Reusable theory representations for colliders: a demonstrator SMEFT foundation model
Supratim Das Bakshi, T. J. Hobbs, Brandon Kriesten
TL;DR
This work addresses the challenge of exploring the high-dimensional SMEFT parameter space at collider scales by constructing a physics-aligned latent embedding learned from simulated neutral-current Drell–Yan spectra at linear order in $1/\Lambda^2$. A minimalist encoder trained with supervised contrastive loss derives a two-dimensional latent space in which SMEFT-induced deformations map to interpretable directions and clusters corresponding to Wilson-coefficient configurations. The embedding enables downstream tasks such as classification with uncertainty quantification, anomaly detection, and nearest-neighbor retrieval, offering a scalable, transferable representation to complement traditional global fits. While demonstrated at leading order and with simplified uncertainties for a single process, the approach provides a foundation for multi-process, higher-order analyses, and integration with global SMEFT analyses and potential agentic systems in collider phenomenology.
Abstract
We develop a demonstrator foundation model for collider-scale explorations of the Standard Model Effective Field Theory (SMEFT), constructed from contrastive representations of theoretically simulated neutral-current Drell-Yan cross sections. Using a controlled sampling of the Warsaw-basis dimension-6 Wilson-coefficient space at $O(Λ^{-2})$, we generate a corpus of high-resolution differential distributions in $m_{\ell\ell}$ and $p_{T}$, augmented by physics-motivated Monte Carlo replicas with correlated uncertainties. A minimally parameterized encoder network is trained with a supervised contrastive loss to produce a low-dimensional latent manifold on which SMEFT-induced deformations of the Drell-Yan spectrum acquire a well-defined geometric structure.
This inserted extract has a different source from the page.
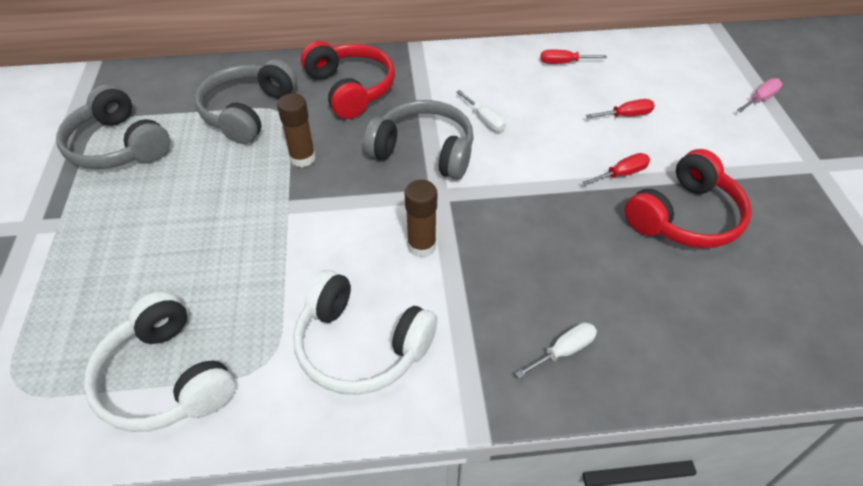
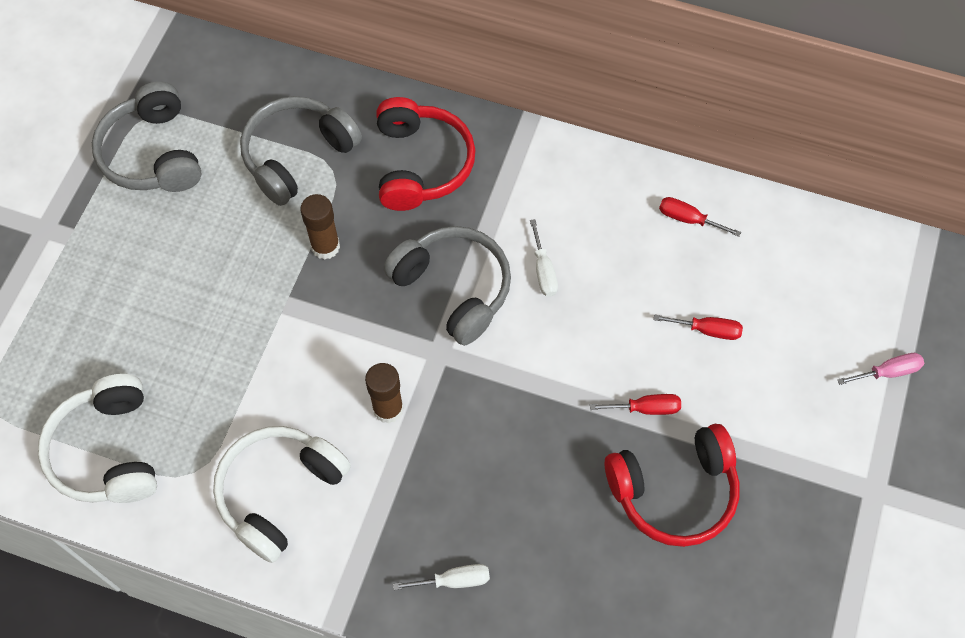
camera: 25 degrees right, 15 degrees up
(361, 346) = (280, 493): white headphones -> white headphones turned 75 degrees clockwise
We analyze the resulting embedding and demonstrate that (i) latent directions correlate with characteristic SMEFT shape distortions, including energy-growing four-fermion contributions and electroweak vertex corrections; (ii) clusters in the embedding correspond to families of Wilson-coefficient configurations with similar phenomenological impact; and (iii) the learned representation supports downstream tasks such as classification with uncertainty quantification, anomaly detection, and nearest-neighbor retrieval. While restricted to leading-order SMEFT and simplified uncertainty modeling, this study provides the first step toward a reusable, physics-aligned foundational representation for the theory of New-Physics searches at high-energy colliders. We outline extensions towards a complete global analyses, including multi-process training corpora, higher-order corrections, and multi-objective pretraining.